Tuesday 21 September 2010

Things that make you want to stop working in media



Here is a real example of something media executives have to put up with everyday. When looking at agency websites and industry sources, indigestible horse crap like to is swallowed all too easily by suggestible grads and broken old media war-horses.

what does it mean? what does it mean? what does it mean? what does it mean? what does it mean? what does it mean? what does it mean? what does it mean? what does it mean? what does it mean? what does it mean? what does it mean? what does it mean? what does it mean? it's utter bullshit what does it mean? what does it mean? what does it mean? what does it mean? what does it mean? what does it mean?

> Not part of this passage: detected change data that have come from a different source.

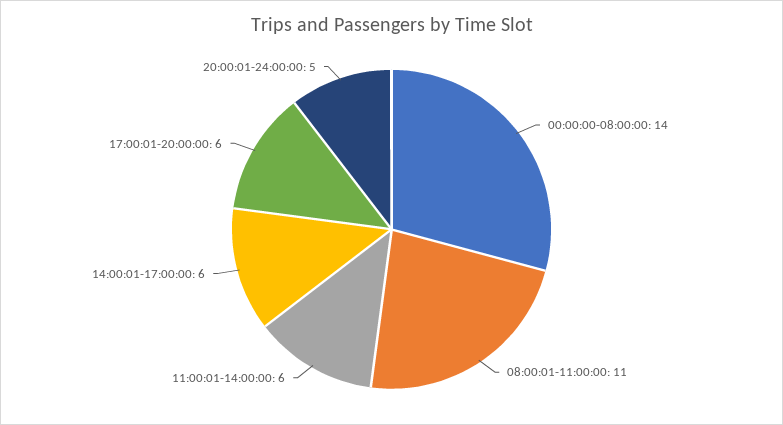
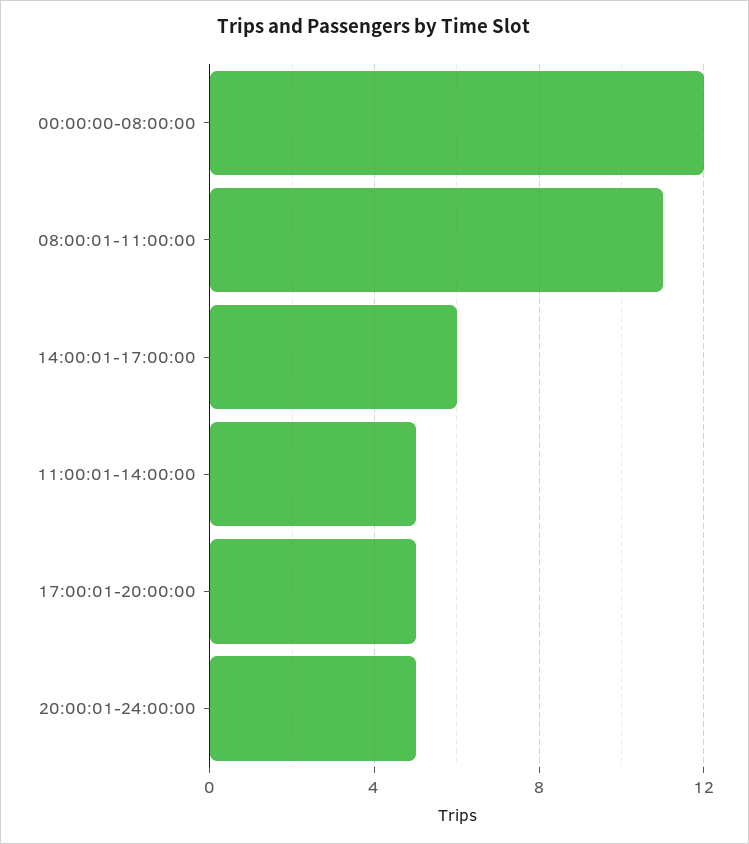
  {
-   "00:00:00-08:00:00": 14,
+   "00:00:00-08:00:00": 12,
    "08:00:01-11:00:00": 11,
-   "11:00:01-14:00:00": 6,
+   "11:00:01-14:00:00": 5,
    "14:00:01-17:00:00": 6,
-   "17:00:01-20:00:00": 6,
+   "17:00:01-20:00:00": 5,
    "20:00:01-24:00:00": 5
  }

I've already said my piece on buzzwords and media luvvies, but sometimes something makes you sit up and think 'What the hell am I doing here?' I'm normal. I recently heard of a friend of a friend who is forced to take 30 minutes out of their day to go and sit in an 'imaginarium'. From what I can work out, this is a room where braying creative twats lay down for half an hour to digest the lunchtime steak and bottle of Beaujolais before declaring that they have had a cracking idea based around 'process' and 'passion'.


Here is another recent example of brain-meltingly pointless liquid bull shit. Stats and charts in media are more often used to confuse distract than to prove and explain. Us executives should know as it's us that have to dig out these nuggets of information and bolt them together whilst imagining you are on a beach and that St Peter will not hold it against you at the pearly gates.

I once heard an industry speaker claiming that '75% of all statistics are false' to a room of furiously scribbling journalists and agency brown nosers. He obviously missed the irony that his own statistic had a 3/4 chance of being utter crap itself.

Just take a minute to imagine how the poor junior designer felt when creating this infographic monstrosity. A pin striped crinkle-face was probably standing unbearably close smearing their screen with their tobacco stained fingers saying something like 'Move PPC a bit closer to SEO . . . no not that close!'

Some days, things get on top of you (Tuesdays are never the greatest). I've already been hit in the head by a football kicked the length of the office at lunch by an insufferable sales rep who spends more time than Gordon Ramsey trying to prove how big his testicles are.

Most disappointingly, no executive is safe from being turned wanky by the media world. Whilst I spend most of my waking hours finding faults in others I often find myself telling disinterested friends how much Cilit Bang paid for their spot in the middle of Coronation St, or that 500,000 recently interacted with a digital sign in Waterloo station.